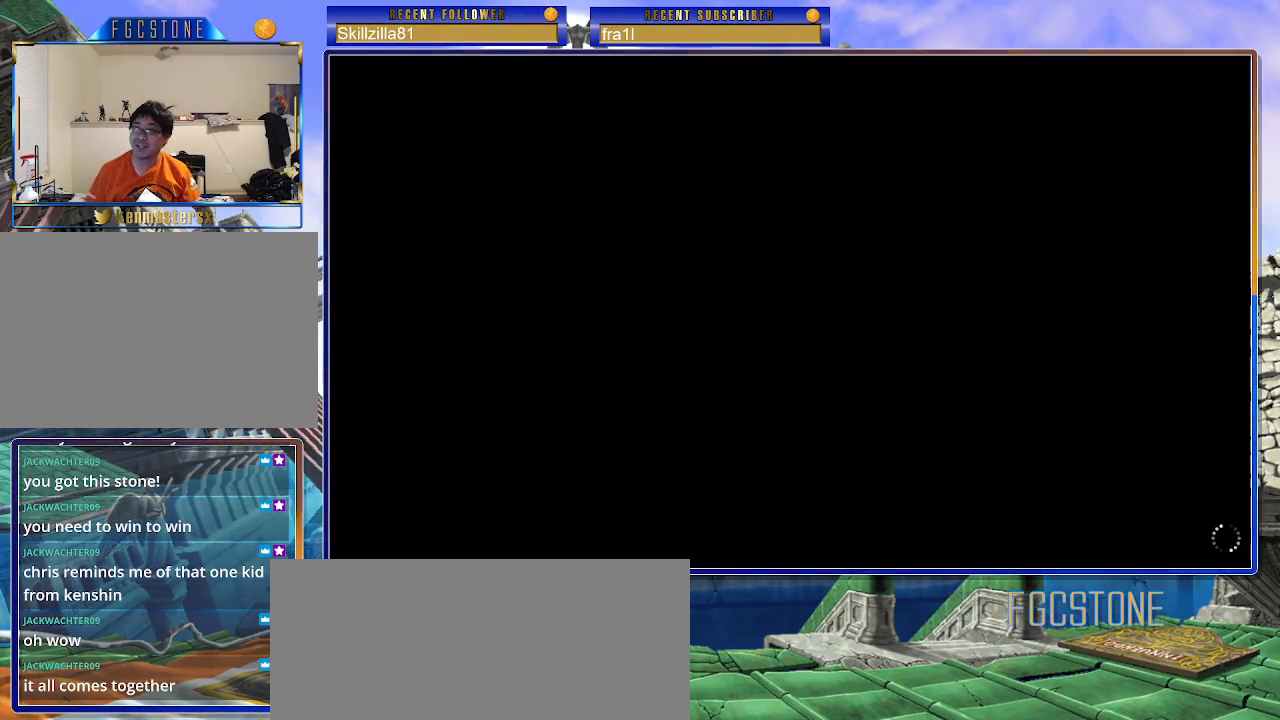
{"buttons": [], "left_stick": "center", "events": [[417, "CROSS", "down"], [500, "CROSS", "up"]]}
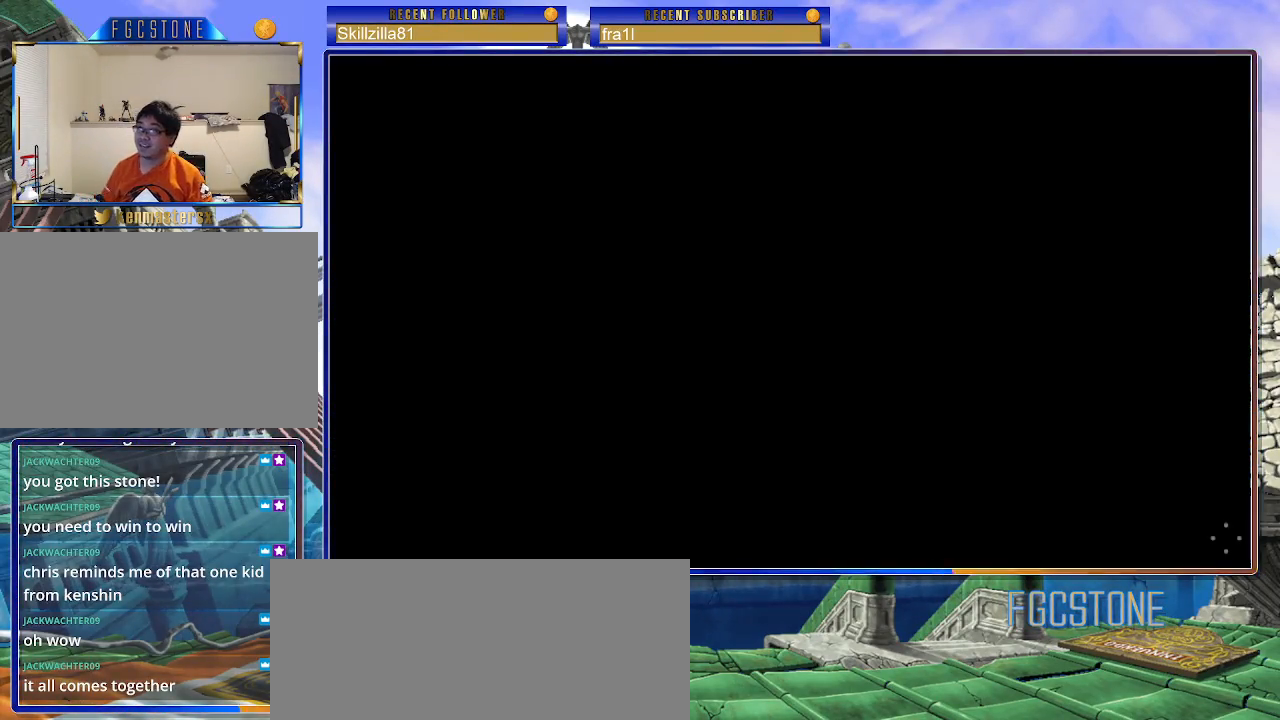
{"buttons": [], "left_stick": "center", "events": []}
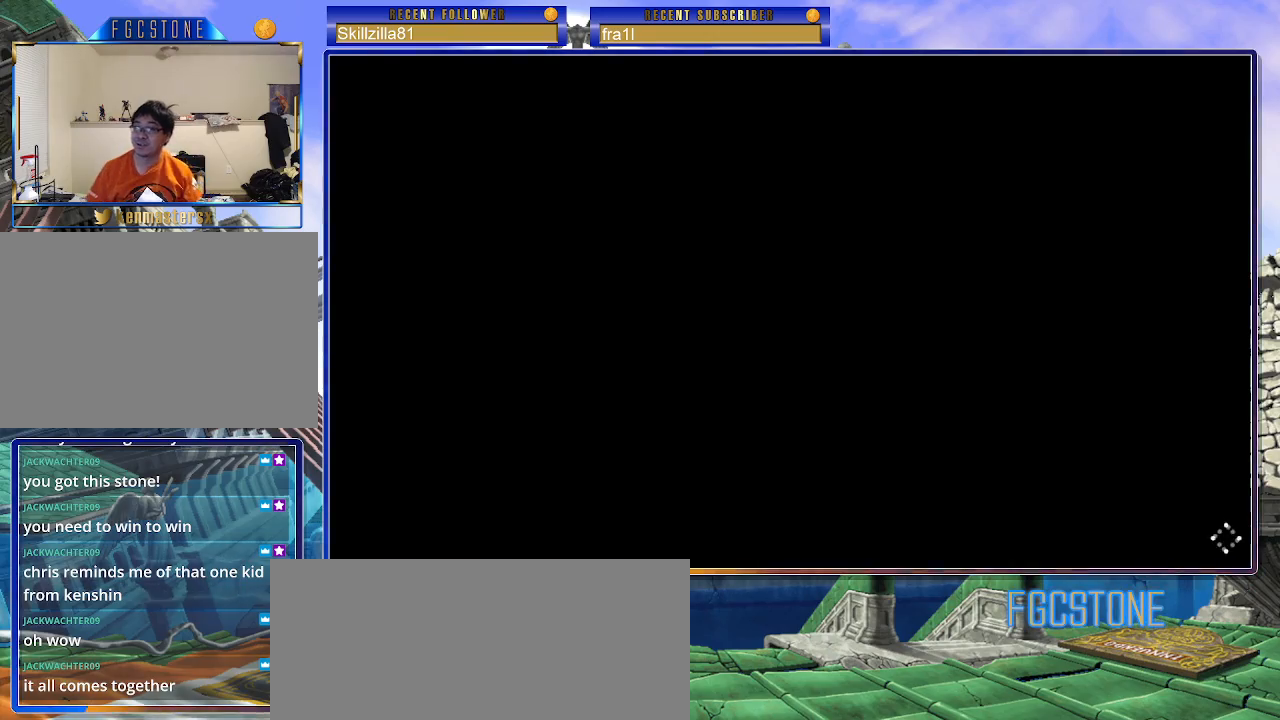
{"buttons": [], "left_stick": "center", "events": []}
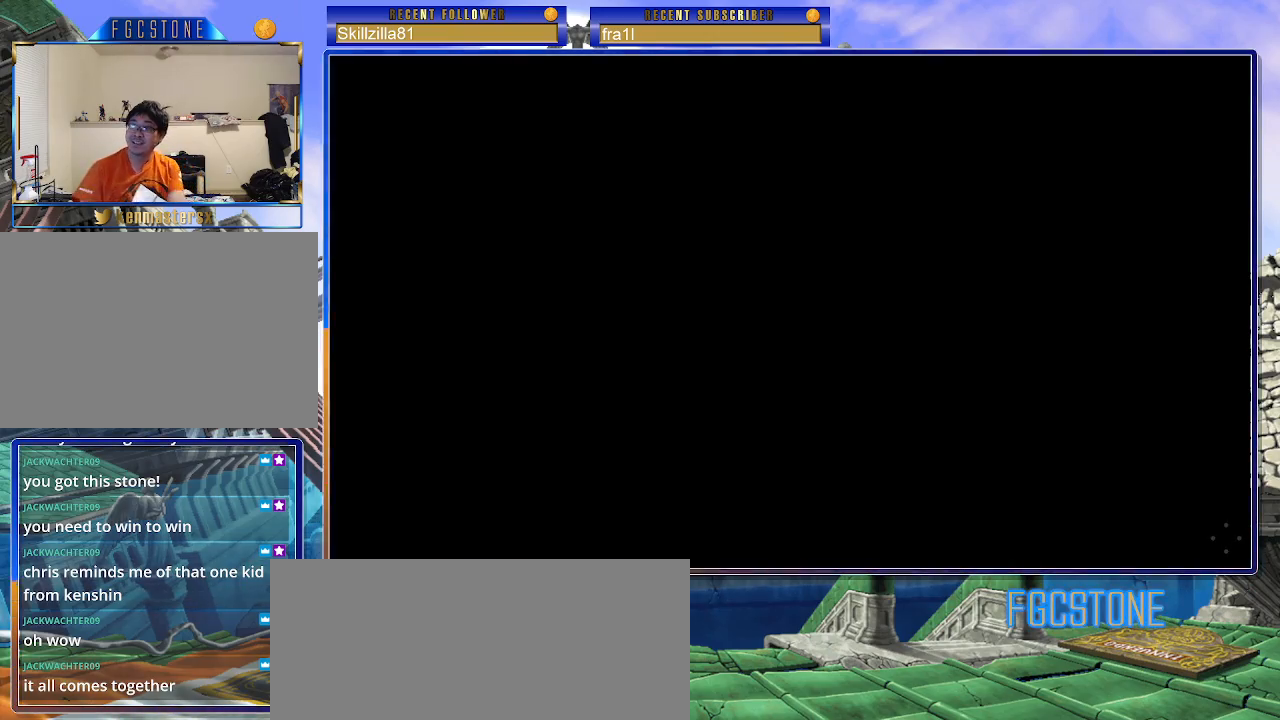
{"buttons": [], "left_stick": "center", "events": []}
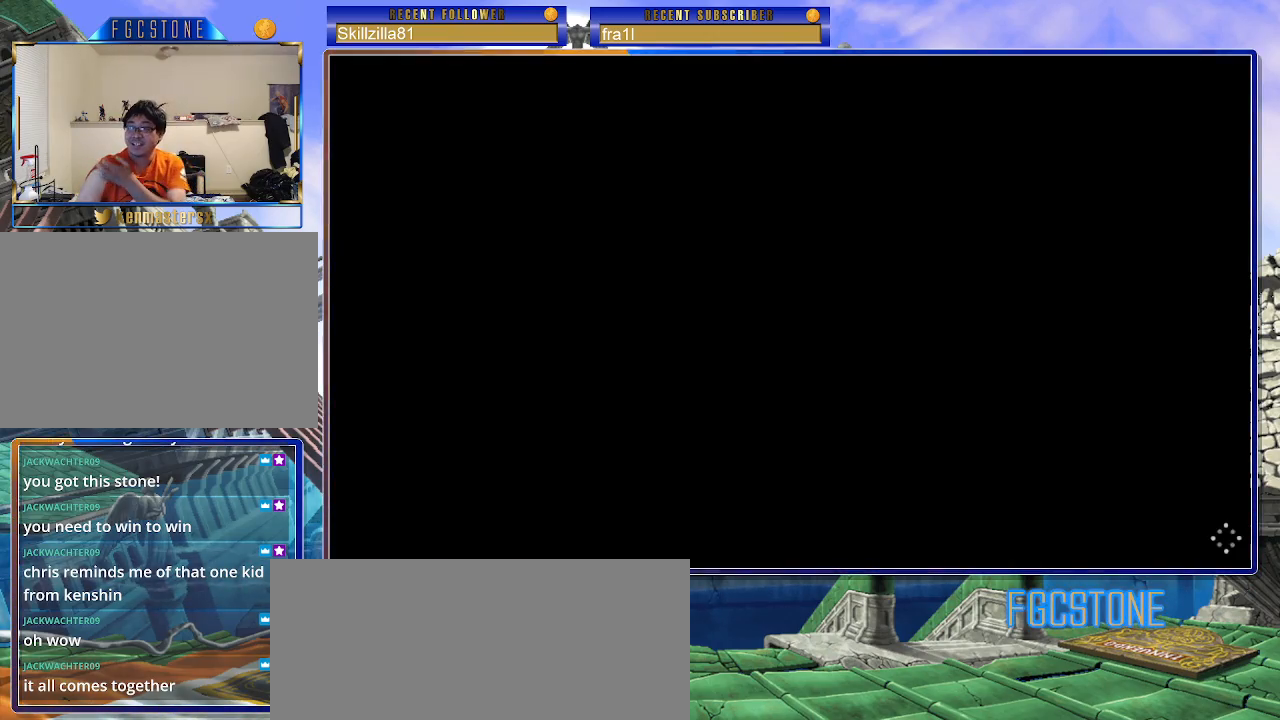
{"buttons": [], "left_stick": "center", "events": []}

WHAT THE EXERCISE ASKS
An exact copy of all the lines above is required, with the pictures removed.

EXERCISE RESPONSE
{"buttons": [], "left_stick": "center", "events": [[417, "CROSS", "down"], [500, "CROSS", "up"]]}
{"buttons": [], "left_stick": "center", "events": []}
{"buttons": [], "left_stick": "center", "events": []}
{"buttons": [], "left_stick": "center", "events": []}
{"buttons": [], "left_stick": "center", "events": []}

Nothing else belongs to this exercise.